Some technologies for students or teachers who want to move to the web as a notebook

Google Docs in Plain English

Evernote

Wikis in Plain English

Google Reader in Plain English

Some questions:

How has this shift affected your teaching practice so far?

I am finding and using more research and real world experience of other teachers thru blogs and podcasts.  I store this information on the web so I can access it and sort it out whenever I want.

How do you expect it might affect you in the future?

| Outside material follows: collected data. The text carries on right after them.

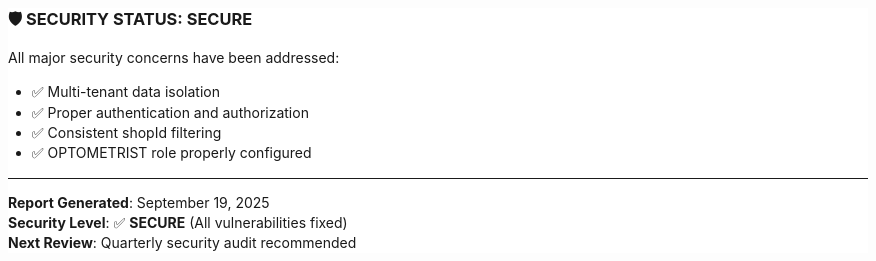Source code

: ### 🛡️ **SECURITY STATUS: SECURE**

All major security concerns have been addressed:

- ✅ Multi-tenant data isolation
- ✅ Proper authentication and authorization
- ✅ Consistent shopId filtering
- ✅ OPTOMETRIST role properly configured

---

**Report Generated**: September 19, 2025  
**Security Level**: ✅ **SECURE** (All vulnerabilities fixed)  
**Next Review**: Quarterly security audit recommended
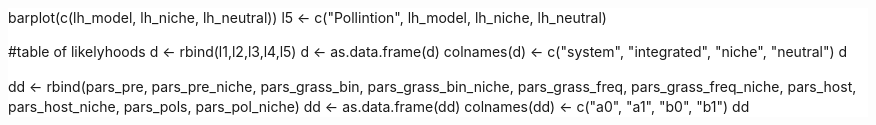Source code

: barplot(c(lh_model, lh_niche, lh_neutral))
l5 <- c("Pollintion", lh_model, lh_niche, lh_neutral)

#table of likelyhoods
d <- rbind(l1,l2,l3,l4,l5)
d <- as.data.frame(d)
colnames(d) <- c("system", "integrated", "niche", "neutral")
d

dd <- rbind(pars_pre, pars_pre_niche, pars_grass_bin, pars_grass_bin_niche, pars_grass_freq, 
            pars_grass_freq_niche, pars_host, pars_host_niche, pars_pols, pars_pol_niche)
dd <- as.data.frame(dd)
colnames(dd) <- c("a0", "a1", "b0", "b1")
dd

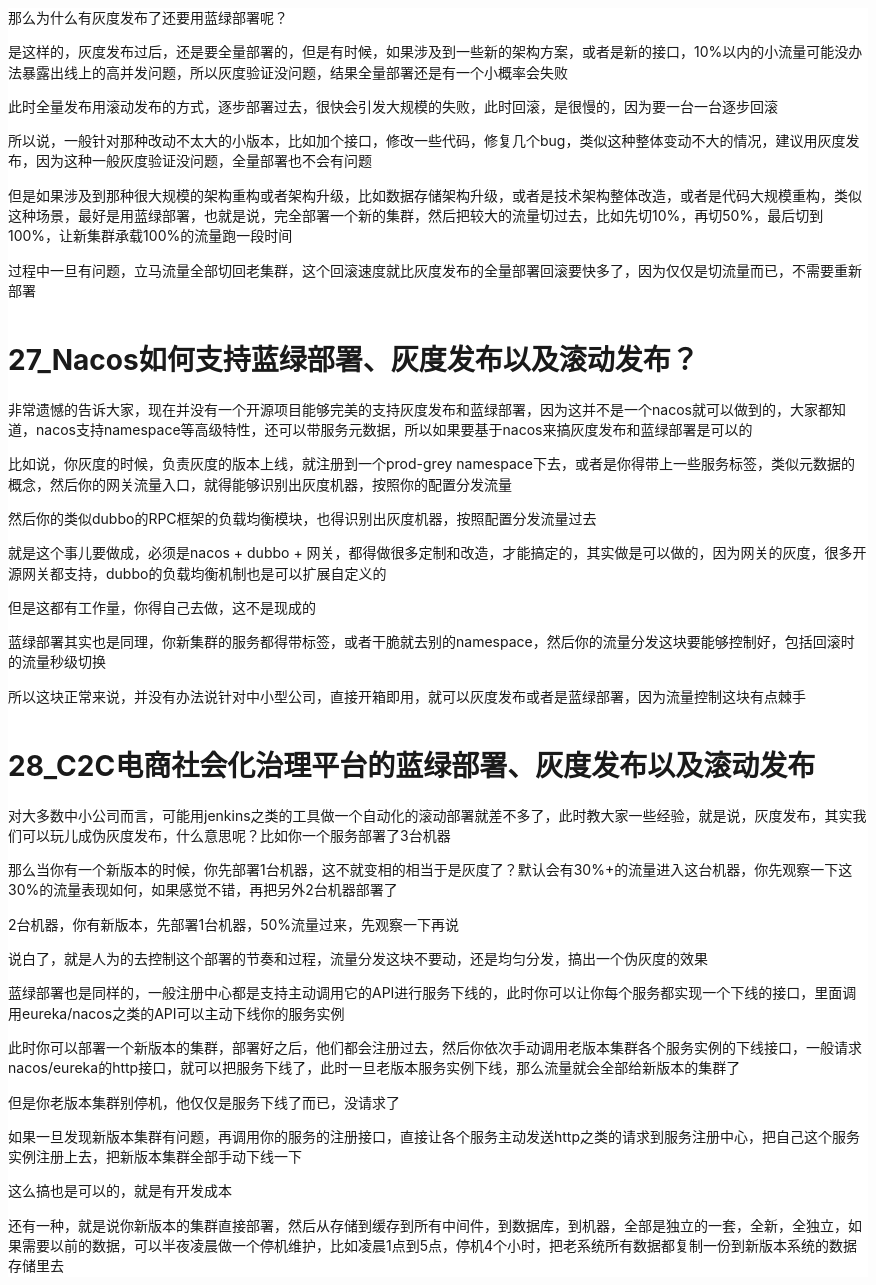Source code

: 那么为什么有灰度发布了还要用蓝绿部署呢？

是这样的，灰度发布过后，还是要全量部署的，但是有时候，如果涉及到一些新的架构方案，或者是新的接口，10%以内的小流量可能没办法暴露出线上的高并发问题，所以灰度验证没问题，结果全量部署还是有一个小概率会失败

此时全量发布用滚动发布的方式，逐步部署过去，很快会引发大规模的失败，此时回滚，是很慢的，因为要一台一台逐步回滚

所以说，一般针对那种改动不太大的小版本，比如加个接口，修改一些代码，修复几个bug，类似这种整体变动不大的情况，建议用灰度发布，因为这种一般灰度验证没问题，全量部署也不会有问题

但是如果涉及到那种很大规模的架构重构或者架构升级，比如数据存储架构升级，或者是技术架构整体改造，或者是代码大规模重构，类似这种场景，最好是用蓝绿部署，也就是说，完全部署一个新的集群，然后把较大的流量切过去，比如先切10%，再切50%，最后切到100%，让新集群承载100%的流量跑一段时间

过程中一旦有问题，立马流量全部切回老集群，这个回滚速度就比灰度发布的全量部署回滚要快多了，因为仅仅是切流量而已，不需要重新部署





# 27_Nacos如何支持蓝绿部署、灰度发布以及滚动发布？


非常遗憾的告诉大家，现在并没有一个开源项目能够完美的支持灰度发布和蓝绿部署，因为这并不是一个nacos就可以做到的，大家都知道，nacos支持namespace等高级特性，还可以带服务元数据，所以如果要基于nacos来搞灰度发布和蓝绿部署是可以的

比如说，你灰度的时候，负责灰度的版本上线，就注册到一个prod-grey namespace下去，或者是你得带上一些服务标签，类似元数据的概念，然后你的网关流量入口，就得能够识别出灰度机器，按照你的配置分发流量

然后你的类似dubbo的RPC框架的负载均衡模块，也得识别出灰度机器，按照配置分发流量过去

就是这个事儿要做成，必须是nacos + dubbo + 网关，都得做很多定制和改造，才能搞定的，其实做是可以做的，因为网关的灰度，很多开源网关都支持，dubbo的负载均衡机制也是可以扩展自定义的

但是这都有工作量，你得自己去做，这不是现成的

蓝绿部署其实也是同理，你新集群的服务都得带标签，或者干脆就去别的namespace，然后你的流量分发这块要能够控制好，包括回滚时的流量秒级切换

所以这块正常来说，并没有办法说针对中小型公司，直接开箱即用，就可以灰度发布或者是蓝绿部署，因为流量控制这块有点棘手




# 28_C2C电商社会化治理平台的蓝绿部署、灰度发布以及滚动发布


对大多数中小公司而言，可能用jenkins之类的工具做一个自动化的滚动部署就差不多了，此时教大家一些经验，就是说，灰度发布，其实我们可以玩儿成伪灰度发布，什么意思呢？比如你一个服务部署了3台机器

那么当你有一个新版本的时候，你先部署1台机器，这不就变相的相当于是灰度了？默认会有30%+的流量进入这台机器，你先观察一下这30%的流量表现如何，如果感觉不错，再把另外2台机器部署了

2台机器，你有新版本，先部署1台机器，50%流量过来，先观察一下再说

说白了，就是人为的去控制这个部署的节奏和过程，流量分发这块不要动，还是均匀分发，搞出一个伪灰度的效果

蓝绿部署也是同样的，一般注册中心都是支持主动调用它的API进行服务下线的，此时你可以让你每个服务都实现一个下线的接口，里面调用eureka/nacos之类的API可以主动下线你的服务实例

此时你可以部署一个新版本的集群，部署好之后，他们都会注册过去，然后你依次手动调用老版本集群各个服务实例的下线接口，一般请求nacos/eureka的http接口，就可以把服务下线了，此时一旦老版本服务实例下线，那么流量就会全部给新版本的集群了

但是你老版本集群别停机，他仅仅是服务下线了而已，没请求了

如果一旦发现新版本集群有问题，再调用你的服务的注册接口，直接让各个服务主动发送http之类的请求到服务注册中心，把自己这个服务实例注册上去，把新版本集群全部手动下线一下

这么搞也是可以的，就是有开发成本

还有一种，就是说你新版本的集群直接部署，然后从存储到缓存到所有中间件，到数据库，到机器，全部是独立的一套，全新，全独立，如果需要以前的数据，可以半夜凌晨做一个停机维护，比如凌晨1点到5点，停机4个小时，把老系统所有数据都复制一份到新版本系统的数据存储里去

It will effect me by creating more variety in my teaching with more effectiveness.  If an assessment or instructional method is working for a teacher with similar students I can read about it that day and store it in my web notebook for retrieval as I plan.  This would have been a much slower process earlier involving going to a conference and only hearing about the good side of something, not the day to day observations.

Have your views changed since you started this course?

Yes, I am more likely to collaborate with other teachers instead of just lurking around blogs and reading.

How can you use technology to facilitate this shift in your own classroom?

I would like to use Skype more at school.   I installed the U3 version on my thumbdrive so I can use it in my classrooms at school.  Theoretically, i could collaborate long distance with Skype during my free period or lunch at school to get some real time feedback and advice.